MATERIALS PROVIDED:
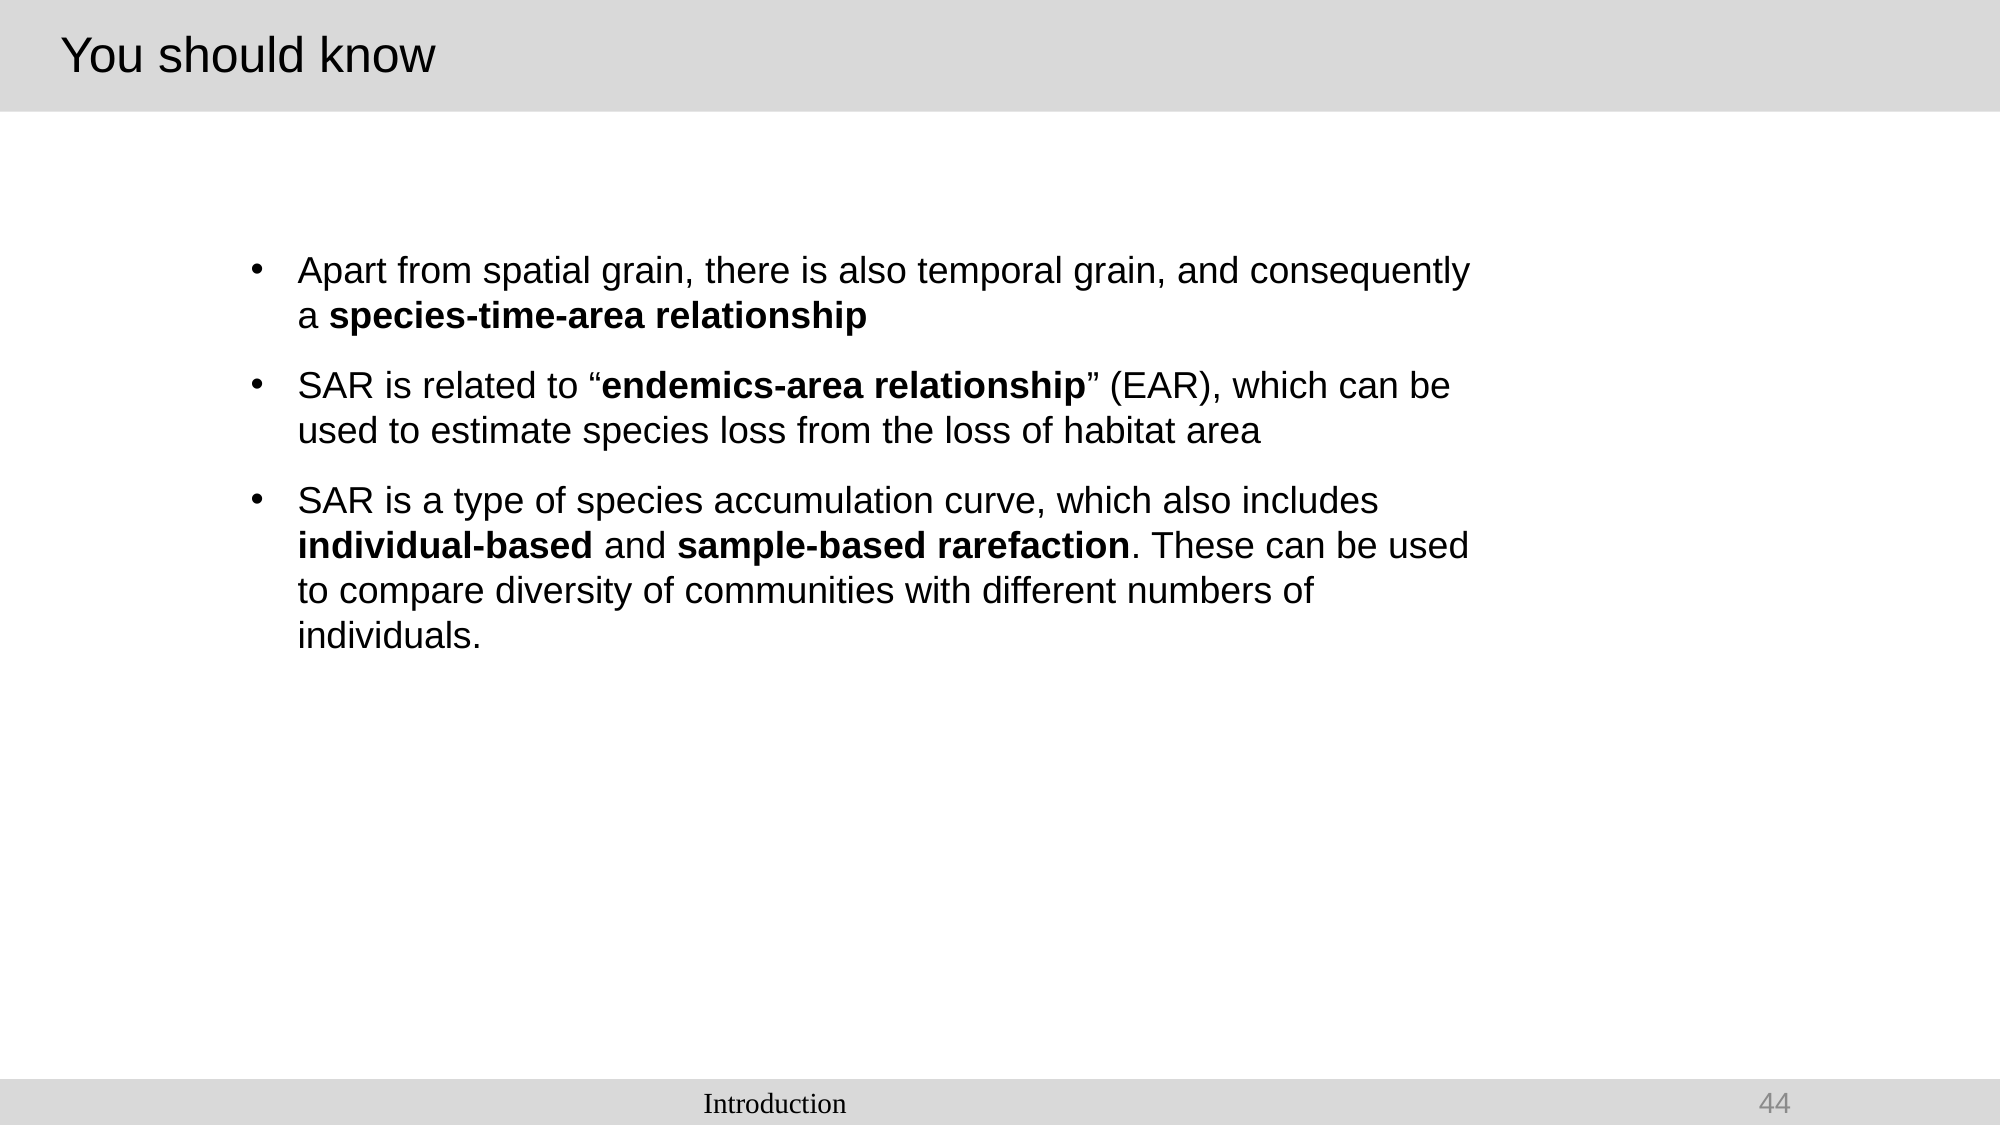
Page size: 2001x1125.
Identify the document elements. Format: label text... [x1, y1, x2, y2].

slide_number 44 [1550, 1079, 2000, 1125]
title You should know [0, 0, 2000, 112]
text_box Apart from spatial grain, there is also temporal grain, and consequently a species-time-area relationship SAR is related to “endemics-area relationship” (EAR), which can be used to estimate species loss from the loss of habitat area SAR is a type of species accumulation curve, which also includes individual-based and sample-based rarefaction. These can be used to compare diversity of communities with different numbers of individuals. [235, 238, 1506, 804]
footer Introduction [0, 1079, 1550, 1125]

YOUR INSTRUCTIONS:
Reproduce the data word for word, excluding its pictures.

EXERCISE ANSWER:
Page size: 2001x1125.
Identify the document elements. Format: label text... [x1, y1, x2, y2].

slide_number 44 [1550, 1079, 2000, 1125]
title You should know [0, 0, 2000, 112]
text_box Apart from spatial grain, there is also temporal grain, and consequently a species-time-area relationship SAR is related to “endemics-area relationship” (EAR), which can be used to estimate species loss from the loss of habitat area SAR is a type of species accumulation curve, which also includes individual-based and sample-based rarefaction. These can be used to compare diversity of communities with different numbers of individuals. [235, 238, 1506, 804]
footer Introduction [0, 1079, 1550, 1125]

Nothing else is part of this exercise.